In one episode Jason Alexander narrates his love for the family goldfish. The loss of someone close to him has forged his affection for this swimmingly simple little golden fish. Its presence represents an escape, and an embracing, of the crumbling reality of existence.
Can love be tempered by unpleasant realities? The program would say yes. Most of us, especially those of us with decades of life behind us, would agree.
We all have our own “modern love” story. Mine would be about my daughter, who many might describe as hard to love. They would be wrong.
Admittedly, she was hard to snuggle. She preferred the plastic embrace of her car seat. The car seat could be parked far from me: she was happy with any room, any corner. She tracked me with her eyes, but she tracked other things with equal interest. I took to forcibly putting her in a snuggly and walking up and down the street with her.
Glowering was also a specialty. She was a beautiful blonde baby with fat pink cheeks, green eyes, and a perma-scowl. Her mouth, right from the get-go, had a natural down turn to it. Glowering with the addition of defiantly crossed arms came later. When asked to give her name during her kindergarten interview she stood up, turned her chair backward to the teacher, crossed her arms, and sat down. She remained that way for the entire interview.
My husband and I remained enamored. (Why should she perform tricks like a trained seal? Maybe we have the next Hillary!) We affectionately nicknamed her “little black cloud.” We would mimic her mood in a dreary Eeyore voice – desperately trying to add some EB White levity to our situation. Sometimes we would just mime a “brewing storm” by circling our fluttering hand over our weary heads.

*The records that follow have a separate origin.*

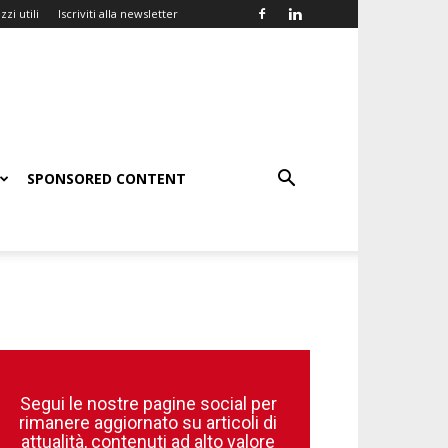
zzi utili
Iscriviti alla newsletter
SPONSORED CONTENT
Segui le nostre pagine social per
rimanere aggiornato su articoli di
attualità, contenuti ad alto valore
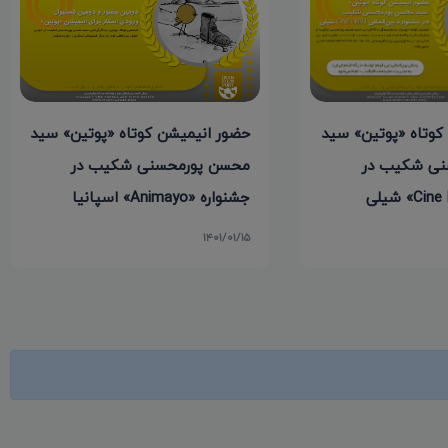
کوتاه «پوتین» سید
حضور انیمیشن کوتاه «پوتین» سید
نی شکیب در
محسن پورمحسنی شکیب در
جشنواره «Animayo» اسپانیا
۱۴۰۱/۰۱/۱۵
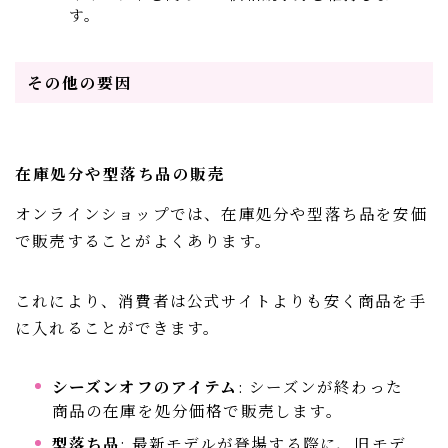
す。
その他の要因
在庫処分や型落ち品の販売
オンラインショップでは、在庫処分や型落ち品を安価
で販売することがよくあります。
これにより、消費者は公式サイトよりも安く商品を手
に入れることができます。
シーズンオフのアイテム
: シーズンが終わった
商品の在庫を処分価格で販売します。
型落ち品
: 最新モデルが登場する際に、旧モデ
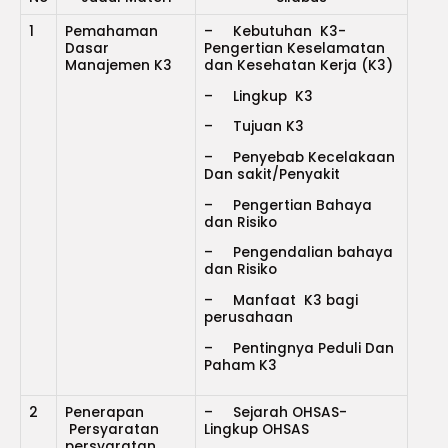
1
Pemahaman
– Kebutuhan K3-
Dasar
Pengertian Keselamatan
Manajemen K3
dan Kesehatan Kerja (K3)
– Lingkup K3
– Tujuan K3
– Penyebab Kecelakaan
Dan sakit/Penyakit
– Pengertian Bahaya
dan Risiko
– Pengendalian bahaya
dan Risiko
– Manfaat K3 bagi
perusahaan
– Pentingnya Peduli Dan
Paham K3
2
Penerapan
– Sejarah OHSAS-
Persyaratan
Lingkup OHSAS
persyaratan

But of course at this young age it isn’t about them loving you. It’s about you loving them.
Loving her could be exhausting. It wasn’t easy for my daughter to accept love. She appeared to weigh it, to quantify it – to find it lacking. She was often displeased. I came to see it as her natural default button. She screamed about sitting in the cart at the grocery store. She screamed at her older sister to claim the best barbie. She screamed if she could hear you chewing during dinner. She screamed for the last cookie, to hold mommy’s hand, to find the most Easter eggs. She screamed over minor transitions. It was relentless. Her ability to express love was buried under an itchy blanket of sensory issues, fear, jealousy, and an unshakeable sadness.
But she loved us too. It was apparent in the way she would fit herself to your side when watching a Disney movie. And in the occasional half smile with tilted head. In the way she kissed her dog’s bearded face. And the gifts of found flowers or crayoned pictures.
So, yeah, love is not only tempered by unpleasant realities… in can grow in them. It may even grow hardier. We are living proof. We are the dandelions of love.